- _About this exercise_
Once the line holding "Remodelamento das models" appears, repeat it and each line after it to the end of the data, exactly and with nothing else; pictures stay out.

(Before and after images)
»»

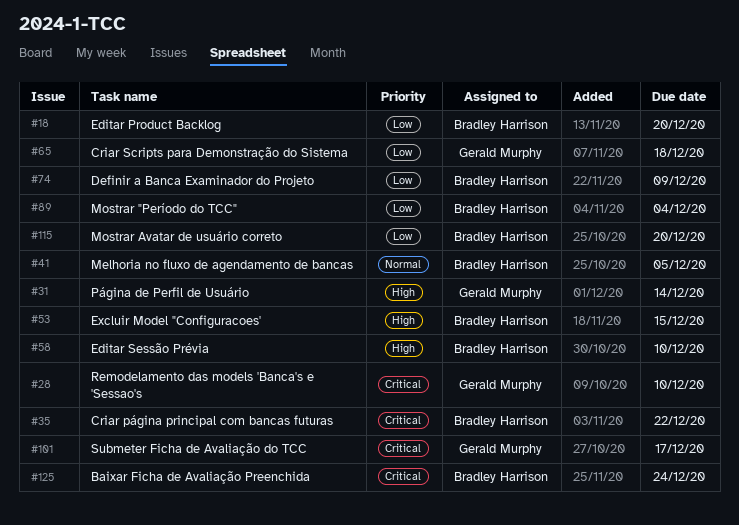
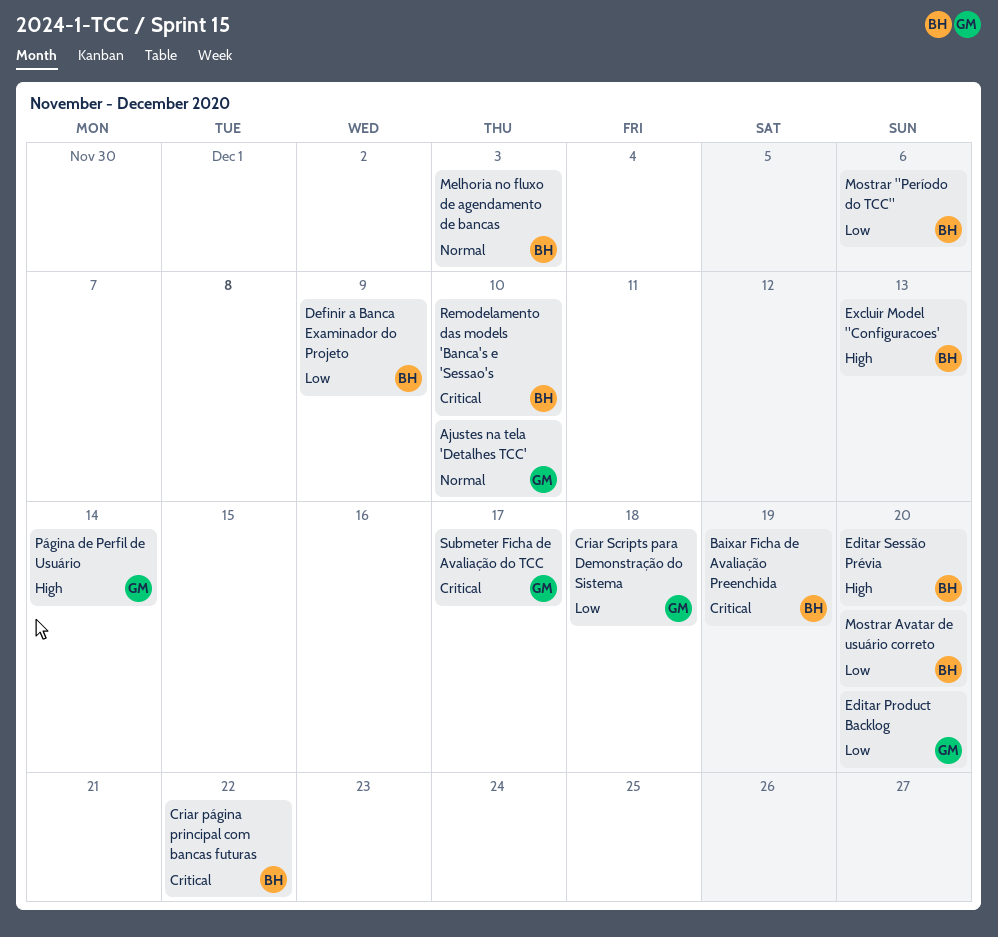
Ajustes na tela 'Detalhes TCC': none -> present
Baixar Ficha de Avaliação Preenchida, due: Dec 24 -> Dec 19
Editar Product Backlog, owner: Bradley Harrison -> Gerald Murphy
Editar Sessão Prévia, due: Dec 10 -> Dec 20
Excluir Model "Configuracoes', due: Dec 15 -> Dec 13
Melhoria no fluxo de agendamento de bancas, due: Dec 5 -> Dec 3
Mostrar "Período do TCC", due: Dec 4 -> Dec 6
Remodelamento das models 'Banca's e 'Sessao's, owner: Gerald Murphy -> Bradley Harrison

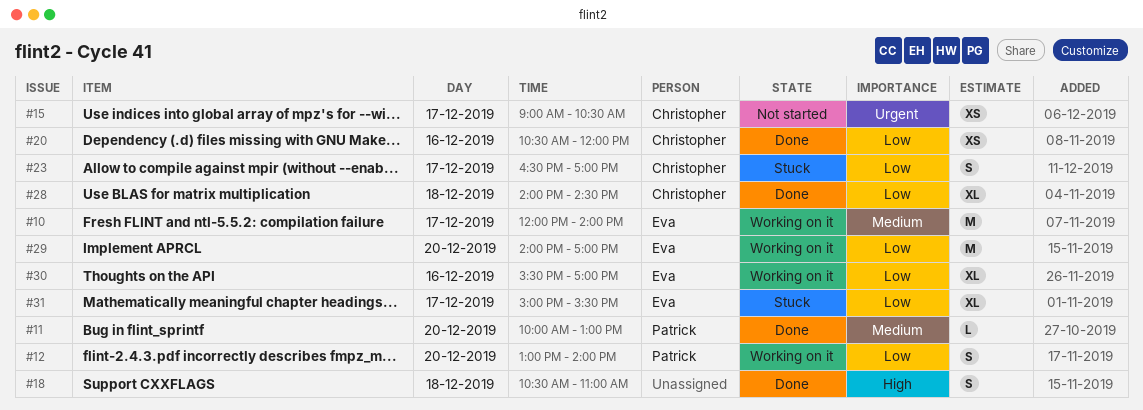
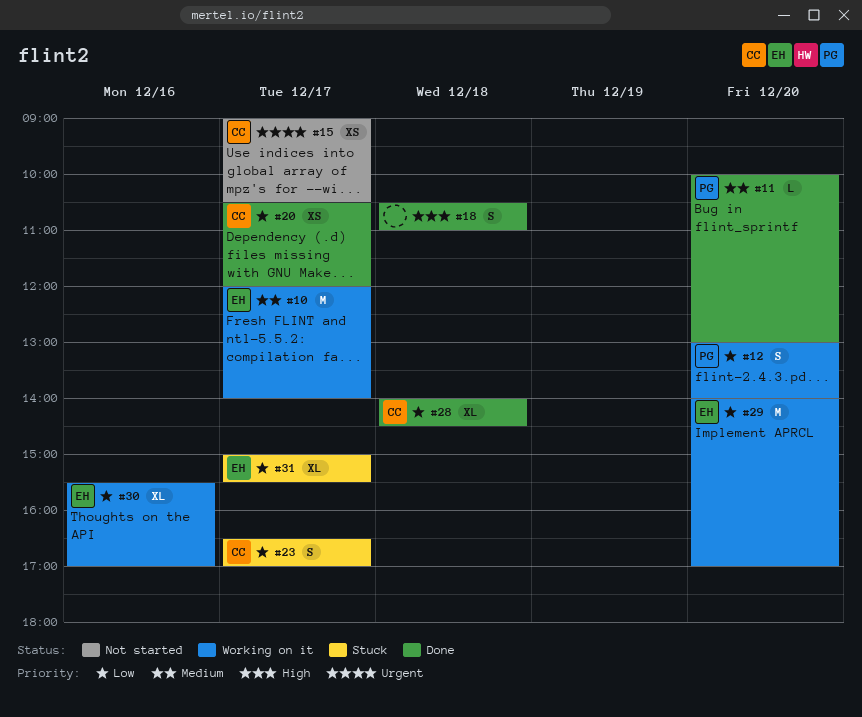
#20, day: Dec 16 -> Dec 17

««

- _Answer section_
Remodelamento das models 'Banca's e 'Sessao's, owner: Gerald Murphy -> Bradley Harrison

#20, day: Dec 16 -> Dec 17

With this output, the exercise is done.